Out of the entries that follow, copy each line containing "LIST".

### Hardware design source files
Segment Open

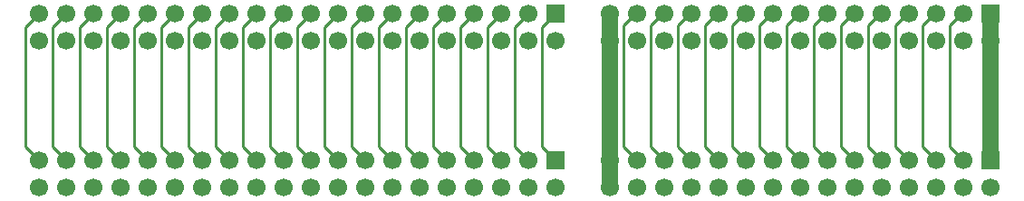
<source format=gbr>
G04 DipTrace 4.3.0.5*
G04 2 - Bottom.gbr*
%MOMM*%
G04 #@! TF.FileFunction,Copper,L2,Bot*
G04 #@! TF.Part,Single*
G04 #@! TA.AperFunction,Conductor*
%ADD10C,0.25*%
%ADD16C,1.5*%
G04 #@! TA.AperFunction,ComponentPad*
%ADD17R,1.7X1.7*%
%ADD18C,1.7*%
%FSLAX35Y35*%
G04*
G71*
G90*
G75*
G01*
G04 Bottom*
%LPD*%
X4445000Y254000D2*
D16*
Y1365250D1*
Y1619250D1*
X889000Y0D2*
Y254000D1*
Y1365250D1*
Y1619250D1*
X4191000Y254000D2*
D10*
X4064000Y381000D1*
Y1516253D1*
X4166997Y1619250D1*
X4191000D1*
X3937000Y254000D2*
X3810000Y381000D1*
Y1516253D1*
X3912997Y1619250D1*
X3937000D1*
X3683000Y254000D2*
X3556000Y381000D1*
Y1516253D1*
X3658997Y1619250D1*
X3683000D1*
X3429000Y254000D2*
X3302000Y381000D1*
Y1516253D1*
X3404997Y1619250D1*
X3429000D1*
X3175000Y254000D2*
X3048000Y381000D1*
Y1516253D1*
X3150997Y1619250D1*
X3175000D1*
X2921000Y254000D2*
X2794000Y381000D1*
Y1516253D1*
X2896997Y1619250D1*
X2921000D1*
X2667000Y254000D2*
X2540000Y381000D1*
Y1516253D1*
X2642997Y1619250D1*
X2667000D1*
X2413000Y254000D2*
X2286000Y381000D1*
Y1516253D1*
X2388997Y1619250D1*
X2413000D1*
X2159000Y254000D2*
X2032000Y381000D1*
Y1516253D1*
X2134997Y1619250D1*
X2159000D1*
X1905000Y254000D2*
X1778000Y381000D1*
Y1516253D1*
X1880997Y1619250D1*
X1905000D1*
X1651000Y254000D2*
X1524000Y381000D1*
Y1516253D1*
X1626997Y1619250D1*
X1651000D1*
X1397000Y254000D2*
X1270000Y381000D1*
Y1516253D1*
X1372997Y1619250D1*
X1397000D1*
X1143000Y254000D2*
X1016000Y381000D1*
Y1516253D1*
X1118997Y1619250D1*
X1143000D1*
X-2159000Y254000D2*
X-2286000Y381000D1*
Y1492250D1*
X-2159000Y1619250D1*
X381000Y254000D2*
X254000Y381000D1*
Y1492250D1*
X381000Y1619250D1*
X127000Y254000D2*
X0Y381000D1*
Y1492250D1*
X127000Y1619250D1*
X-127000Y254000D2*
X-254000Y381000D1*
Y1492250D1*
X-127000Y1619250D1*
X-381000Y254000D2*
X-508000Y381000D1*
Y1492250D1*
X-381000Y1619250D1*
X-635000Y254000D2*
X-762000Y381000D1*
Y1492250D1*
X-635000Y1619250D1*
X-889000Y254000D2*
X-1016000Y381000D1*
Y1492250D1*
X-889000Y1619250D1*
X-1143000Y254000D2*
X-1270000Y381000D1*
Y1492250D1*
X-1143000Y1619250D1*
X-1397000Y254000D2*
X-1524000Y381000D1*
Y1492250D1*
X-1397000Y1619250D1*
X-1651000Y254000D2*
X-1778000Y381000D1*
Y1492250D1*
X-1651000Y1619250D1*
X-1905000Y254000D2*
X-2032000Y381000D1*
Y1492250D1*
X-1905000Y1619250D1*
X-2413000Y254000D2*
X-2540000Y381000D1*
Y1492250D1*
X-2413000Y1619250D1*
X-2667000Y254000D2*
X-2794000Y381000D1*
Y1492250D1*
X-2667000Y1619250D1*
X-2921000Y254000D2*
X-3048000Y381000D1*
Y1492250D1*
X-2921000Y1619250D1*
X-3175000Y254000D2*
X-3302000Y381000D1*
Y1492250D1*
X-3175000Y1619250D1*
X-3429000Y254000D2*
X-3556000Y381000D1*
Y1492250D1*
X-3429000Y1619250D1*
X-3683000Y254000D2*
X-3810000Y381000D1*
Y1492250D1*
X-3683000Y1619250D1*
X-3937000Y254000D2*
X-4064000Y381000D1*
Y1492250D1*
X-3937000Y1619250D1*
X-4191000Y254000D2*
X-4318000Y381000D1*
Y1492250D1*
X-4191000Y1619250D1*
X-4445000Y254000D2*
X-4572000Y381000D1*
Y1492250D1*
X-4445000Y1619250D1*
D17*
X4445000Y254000D3*
D18*
Y0D3*
X4191000Y254000D3*
Y0D3*
X3937000Y254000D3*
Y0D3*
X3683000Y254000D3*
Y0D3*
X3429000Y254000D3*
Y0D3*
X3175000Y254000D3*
Y0D3*
X2921000Y254000D3*
Y0D3*
X2667000Y254000D3*
Y0D3*
X2413000Y254000D3*
Y0D3*
X2159000Y254000D3*
Y0D3*
X1905000Y254000D3*
Y0D3*
X1651000Y254000D3*
Y0D3*
X1397000Y254000D3*
Y0D3*
X1143000Y254000D3*
Y0D3*
X889000Y254000D3*
Y0D3*
D17*
X381000Y254000D3*
D18*
Y0D3*
X127000Y254000D3*
Y0D3*
X-127000Y254000D3*
Y0D3*
X-381000Y254000D3*
Y0D3*
X-635000Y254000D3*
Y0D3*
X-889000Y254000D3*
Y0D3*
X-1143000Y254000D3*
Y0D3*
X-1397000Y254000D3*
Y0D3*
X-1651000Y254000D3*
Y0D3*
X-1905000Y254000D3*
Y0D3*
X-2159000Y254000D3*
Y0D3*
X-2413000Y254000D3*
Y0D3*
X-2667000Y254000D3*
Y0D3*
X-2921000Y254000D3*
Y0D3*
X-3175000Y254000D3*
Y0D3*
X-3429000Y254000D3*
Y0D3*
X-3683000Y254000D3*
Y0D3*
X-3937000Y254000D3*
Y0D3*
X-4191000Y254000D3*
Y0D3*
X-4445000Y254000D3*
Y0D3*
D17*
X4445000Y1619250D3*
D18*
Y1365250D3*
X4191000Y1619250D3*
Y1365250D3*
X3937000Y1619250D3*
Y1365250D3*
X3683000Y1619250D3*
Y1365250D3*
X3429000Y1619250D3*
Y1365250D3*
X3175000Y1619250D3*
Y1365250D3*
X2921000Y1619250D3*
Y1365250D3*
X2667000Y1619250D3*
Y1365250D3*
X2413000Y1619250D3*
Y1365250D3*
X2159000Y1619250D3*
Y1365250D3*
X1905000Y1619250D3*
Y1365250D3*
X1651000Y1619250D3*
Y1365250D3*
X1397000Y1619250D3*
Y1365250D3*
X1143000Y1619250D3*
Y1365250D3*
X889000Y1619250D3*
Y1365250D3*
D17*
X381000Y1619250D3*
D18*
Y1365250D3*
X127000Y1619250D3*
Y1365250D3*
X-127000Y1619250D3*
Y1365250D3*
X-381000Y1619250D3*
Y1365250D3*
X-635000Y1619250D3*
Y1365250D3*
X-889000Y1619250D3*
Y1365250D3*
X-1143000Y1619250D3*
Y1365250D3*
X-1397000Y1619250D3*
Y1365250D3*
X-1651000Y1619250D3*
Y1365250D3*
X-1905000Y1619250D3*
Y1365250D3*
X-2159000Y1619250D3*
Y1365250D3*
X-2413000Y1619250D3*
Y1365250D3*
X-2667000Y1619250D3*
Y1365250D3*
X-2921000Y1619250D3*
Y1365250D3*
X-3175000Y1619250D3*
Y1365250D3*
X-3429000Y1619250D3*
Y1365250D3*
X-3683000Y1619250D3*
Y1365250D3*
X-3937000Y1619250D3*
Y1365250D3*
X-4191000Y1619250D3*
Y1365250D3*
X-4445000Y1619250D3*
Y1365250D3*
M02*

</source>
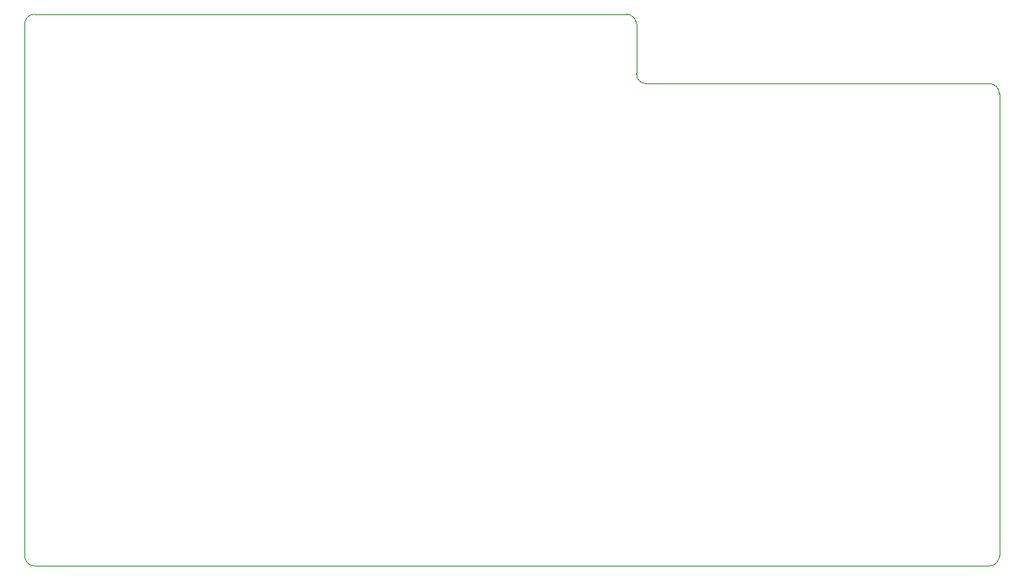
<source format=gbr>
%TF.GenerationSoftware,KiCad,Pcbnew,9.0.2*%
%TF.CreationDate,2025-06-28T16:23:08+05:30*%
%TF.ProjectId,ESP32 PCB,45535033-3220-4504-9342-2e6b69636164,rev?*%
%TF.SameCoordinates,Original*%
%TF.FileFunction,Profile,NP*%
%FSLAX46Y46*%
G04 Gerber Fmt 4.6, Leading zero omitted, Abs format (unit mm)*
G04 Created by KiCad (PCBNEW 9.0.2) date 2025-06-28 16:23:08*
%MOMM*%
%LPD*%
G01*
G04 APERTURE LIST*
%TA.AperFunction,Profile*%
%ADD10C,0.050000*%
%TD*%
G04 APERTURE END LIST*
D10*
X208500000Y-91750000D02*
G75*
G02*
X207500000Y-90750000I0J1000000D01*
G01*
X207500000Y-90750000D02*
X207500000Y-85750000D01*
X206500000Y-84750000D02*
G75*
G02*
X207500000Y-85750000I0J-1000000D01*
G01*
X206500000Y-84750000D02*
X147000000Y-84750000D01*
X244000000Y-139250000D02*
G75*
G02*
X243000000Y-140250000I-1000000J0D01*
G01*
X244000000Y-139250000D02*
X244000000Y-92750000D01*
X147000000Y-140250000D02*
G75*
G02*
X146000000Y-139250000I0J1000000D01*
G01*
X146000000Y-85750000D02*
G75*
G02*
X147000000Y-84750000I1000000J0D01*
G01*
X224000000Y-91750000D02*
X208500000Y-91750000D01*
X243000000Y-91750000D02*
X224000000Y-91750000D01*
X147000000Y-140250000D02*
X243000000Y-140250000D01*
X146000000Y-85750000D02*
X146000000Y-139250000D01*
X243000000Y-91750000D02*
G75*
G02*
X244000000Y-92750000I0J-1000000D01*
G01*
M02*

</source>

Segment Closed

### Answer for this exercise
G04 APERTURE LIST*
G04 APERTURE END LIST*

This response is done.